Sin olvidar al principal beneficiario, el PSOE. No parece siquiera imaginable la participación de ese partido en el atentado, pero eso no lo vuelve inocente del todo, pues lo ha explotado de forma artera y antidemocrática, a través, sobre todo, del aparato de manipulación de Polanco. Y lo ha explotado en alianza, formal o de hecho, con los comunistas y los nacionalistas catalanes y vascos, incluidos los terroristas. He ahí otro dato evidente, nada oculto y del máximo significado, a no perder de vista por buscar demasiado obsesivamente a los autores o inductores concretos. Conviene subrayar la alianza, pues no se ha tratado de una mera y casual coincidencia.
 
La calidad de esa alianza la revelan sus primeras actuaciones tras su éxito: los manejos dudosamente democráticos en el Senado; el desafío a la ley por los secesionistas, proclamando su desobediencia a las decisiones del Parlamento que no les gusten; las jactancias de los comunistas por haber participado en las delictivas concentraciones del día de reflexión; la intimidación, por medio de paquetes bomba, a Jiménez Losantos y otros significados formadores de opinión de la derecha; las amenazas de mayor represión contra el idioma común español, y ataques renovados al pluralismo cultural y político en Cataluña; la vuelta de los agentes de Felipe González en los años de mayor corrupción; etc. Todo esto, junto con la manipulación mediática, los pactos con los terroristas o la imposición y la coacción en la calle, indican unos tics totalitarios y la vieja tendencia a romper las reglas del juego que llevaron a la guerra civil. Como ha observado Carlos Semprún, el pensamiento político de esos partidos se reduce a una frase: “la democracia vale si mandamos nosotros; si no, es reaccionaria”. Y contra la “reacción” todo vale. Esta es la gente que nos gobernará los próximos años.

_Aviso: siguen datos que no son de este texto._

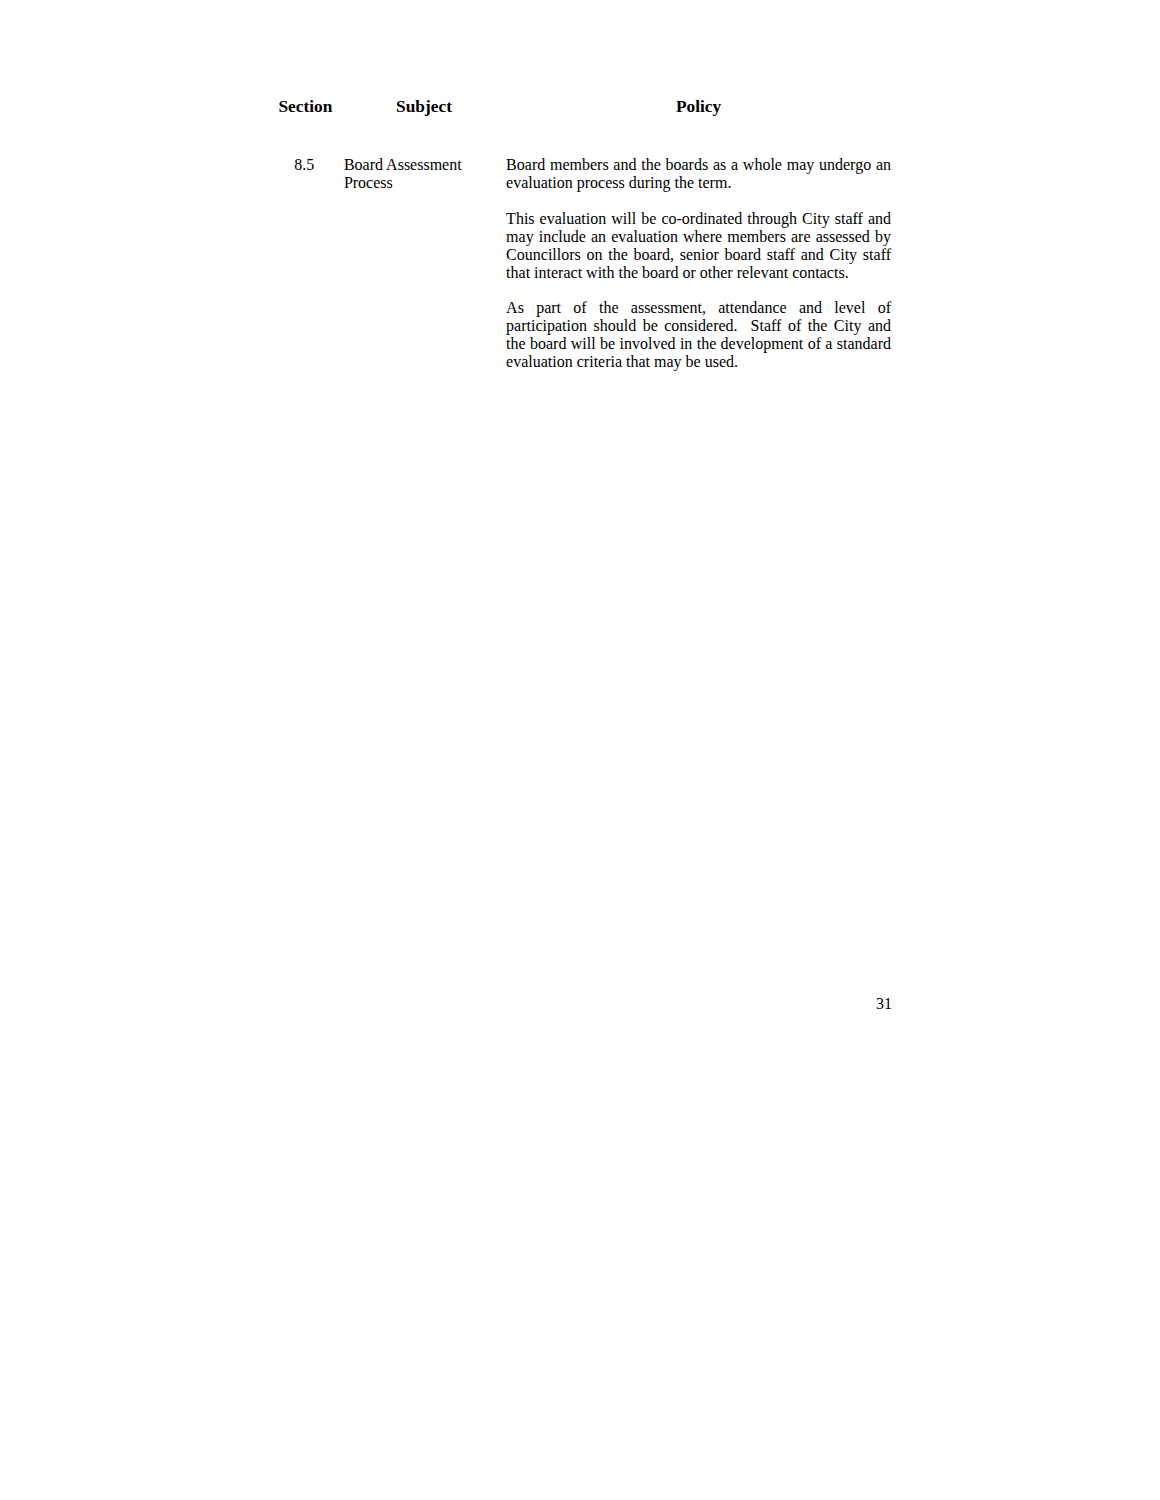| Section | Subject | Policy |
| --- | --- | --- |
| 8.5 | Board Assessment Process | Board members and the boards as a whole may undergo an evaluation process during the term. This evaluation will be co-ordinated through City staff and may include an evaluation where members are assessed by Councillors on the board, senior board staff and City staff that interact with the board or other relevant contacts. As part of the assessment, attendance and level of participation should be considered. Staff of the City and the board will be involved in the development of a standard evaluation criteria that may be used. |
31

Alguien podría argüir que mi punto de vista equivale a negar, a mi vez, la democracia si no es la derecha quien manda. Debo insistir en la diferencia. El problema no está en quien mande, sino en que la izquierda mantiene una básica intolerancia política y actúa con métodos violentos o en desafío a la ley, y por eso su mandato resulta peligroso para la vida en paz y libertad. Nadie duda, por ejemplo, de su derecho a oponerse al apoyo español a la guerra contra Sadam, pero la forma como lo hizo tendía a hacer imposible la convivencia, y comenzó a extender por el país el mismo clima de las Vascongadas, donde la democracia está en ruinas. Y todos los indicios apuntan a que el proceso seguirá adelante.
 
Pero el examen de las evidencias no debe detenerse ahí. El PP pensó que las violencias, los extremismos y las manipulaciones se volverían contra sus autores. Y así debiera ser en una democracia sana. Y en una democracia sana casi nadie habría reaccionado a la matanza rindiéndose moralmente a los asesinos. Es decir, el atentado habría sido rechazado frontalmente, y nadie habría podido manipular a la opinión. Pero ha ocurrido al revés, prueba de una cruda degradación de nuestro sistema de convivencia. No son tan relevantes las manipulaciones y extremismos como su éxito entre millones de personas. Ahí está el dato más significativo y preocupante. Pues si el electorado hubiera reaccionado en contra, los manipuladores habrían tenido que contenerse y rectificar, aunque fuera a regañadientes y contra sus verdaderos sentimientos. Pero, por el contrario, han recibido el calor de las multitudes, y eso sólo puede animarlos a seguir en la misma dirección, la del triunfo y el poder, en apariencia.
 
De este conjunto de evidencias, la principal es la última, y valdría mucho la pena dedicarle algún esfuerzo de análisis. El recital de cobardía e histeria ofrecido esos días por buena parte del pueblo español no se ha producido sin largos ensayos previos. La moderación, uno de los pilares de la transición y la democracia españolas, junto con la prosperidad, está haciendo agua. En su primera etapa en el gobierno, la izquierda puso en grave riesgo la prosperidad, y en la que se anuncia ahora empieza por amenazar muy seriamente la moderación. Ésta es necesaria para la democracia, pero no suficiente. Hace falta una educación de masas en la libertad, educación socavada por la izquierda y desatendida por una derecha dominada por un pragmatismo romo, que descuidó todo el tiempo el combate de las ideas. Ojalá haya tiempo todavía de rectificar. Y deseo de hacerlo.